Variant summary creation tool

About

As part of the standard LocalApp output, a variant summary file is created for each sample Pair_ID specified in the input sample sheet. Saved as [LocalApp_run_output]/Results/[Pair_ID]/[Pair_ID]_CombinedVariantOutput.tsv, these files contain information about the calculated TBM and MSI values, as well as the CNV, fusion and splice variants “reportable” by the LocalApp pipeline.

The “summarize_run_variants” TSOPPI tool aggregates the information available in a set of CombinedVariantOutput.tsv files generated for a given run.

Please note that while the information contained in CombinedVariantOutput.tsv files (and therefore also in the output of this tool) is very useful for gaining a first impression of the somatic changes in the analyzed samples, the complete post-processing output generated by TSOPPI tools process DNA sample/ process RNA sample tools will provide a better basis for variant interpretation.

Input files

  • A set of [LocalApp_run_output]/Results/[Pair_ID]/[Pair_ID]_CombinedVariantOutput.tsv files for a given LocalApp analysis run (the “[LocalApp_run_output]” directory should be specified with the --analysis_results_directory parameter; the individual CombinedVariantOutput.tsv files within that directory are found automatically).

Running the tool

Command line options:

usage: summarize_run_variants.py [-h] [-v] -r ANALYSIS_RESULTS_DIRECTORY -o
                               OUTPUT_FILE -s HOST_SYSTEM_MOUNTING_DIRECTORY
                               [-c CONTAINER_MOUNTING_DIRECTORY]
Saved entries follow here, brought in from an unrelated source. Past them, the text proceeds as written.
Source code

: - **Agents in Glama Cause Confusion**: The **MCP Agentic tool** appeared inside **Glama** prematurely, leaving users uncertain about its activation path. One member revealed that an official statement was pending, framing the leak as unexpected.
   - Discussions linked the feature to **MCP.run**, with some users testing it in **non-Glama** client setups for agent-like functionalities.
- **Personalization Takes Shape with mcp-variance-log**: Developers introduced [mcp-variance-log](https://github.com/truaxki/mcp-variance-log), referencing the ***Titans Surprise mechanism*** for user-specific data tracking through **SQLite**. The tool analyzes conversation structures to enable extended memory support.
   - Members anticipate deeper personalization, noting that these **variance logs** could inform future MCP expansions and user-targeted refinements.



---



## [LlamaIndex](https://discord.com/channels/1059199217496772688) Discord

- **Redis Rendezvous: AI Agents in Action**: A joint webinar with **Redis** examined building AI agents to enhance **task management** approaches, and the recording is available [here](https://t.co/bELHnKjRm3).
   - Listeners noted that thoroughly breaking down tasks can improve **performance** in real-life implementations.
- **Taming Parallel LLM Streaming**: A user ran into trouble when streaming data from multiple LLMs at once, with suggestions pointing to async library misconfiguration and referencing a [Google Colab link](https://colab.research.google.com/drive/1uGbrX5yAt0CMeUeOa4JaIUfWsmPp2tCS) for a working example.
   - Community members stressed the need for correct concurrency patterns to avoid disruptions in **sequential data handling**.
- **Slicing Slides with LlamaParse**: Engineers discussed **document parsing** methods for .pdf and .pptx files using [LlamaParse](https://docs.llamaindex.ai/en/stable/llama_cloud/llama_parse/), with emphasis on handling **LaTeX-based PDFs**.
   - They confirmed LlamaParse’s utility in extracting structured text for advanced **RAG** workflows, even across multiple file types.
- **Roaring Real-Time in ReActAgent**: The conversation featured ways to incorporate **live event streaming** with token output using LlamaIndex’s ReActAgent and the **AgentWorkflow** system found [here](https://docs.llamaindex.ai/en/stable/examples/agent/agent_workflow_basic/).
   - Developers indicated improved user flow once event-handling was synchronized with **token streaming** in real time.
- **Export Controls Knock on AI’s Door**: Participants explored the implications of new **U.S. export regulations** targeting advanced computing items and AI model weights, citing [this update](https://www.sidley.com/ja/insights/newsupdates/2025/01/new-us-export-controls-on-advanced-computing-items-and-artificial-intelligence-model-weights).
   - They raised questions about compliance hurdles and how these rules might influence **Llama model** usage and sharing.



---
Condense all CombinedVariantOutput.tsv files contained in the specified
directory`s tree into a variant-overview table. The resulting table contains
one line per sample (i.e., one line per found CombinedVariantOutput.tsv
file.

  -r ANALYSIS_RESULTS_DIRECTORY, --analysis_results_directory ANALYSIS_RESULTS_DIRECTORY
                        absolute path to a TSO500 LocalApp output directory
                        (or some other directory containing
                        CombinedVariantOutput.tsv files in its directory
                        tree)
  -o OUTPUT_FILE, --output_file OUTPUT_FILE
                        absolute path to the output table/file with per-sample
                        variant summaries
  -s HOST_SYSTEM_MOUNTING_DIRECTORY, --host_system_mounting_directory HOST_SYSTEM_MOUNTING_DIRECTORY
                        absolute path to the host system mounting directory;
                        the specified directory should include all input and
                        output file paths in its directory tree
optional arguments:
  -h, --help            show this help message and exit
  -v, --version         show program`s version number and exit
  -c CONTAINER_MOUNTING_DIRECTORY, --container_mounting_directory CONTAINER_MOUNTING_DIRECTORY
                        container`s inner mounting point; the host system
                        mounting directory path/prefix will be replaced by the
                        container mounting directory path in all input and
                        output file paths (this parameter likely shouldn`t be
                        changed)

Example invocation using the Docker image:

$ [sudo] docker run \
    --rm \
    -it \
    -v /hs_prefix_path:/inpred/data \
    inpred/tsoppi_main:v0.1 \
      python /inpred/user_scripts/summarize_run_variants.py \
        --analysis_results_directory /hs_prefix_path/analysis/run1 \
        --output_file /hs_prefix_path/postprocessing/run1/run1_variant_summary.tsv \
        --host_system_mounting_directory /hs_prefix_path

Output files

A single output file (with the path specified by parameter --output_file) is created; it contains aggregated and re-formatted information retrieved from the input files. Please view the file’s header for details regarding the output format.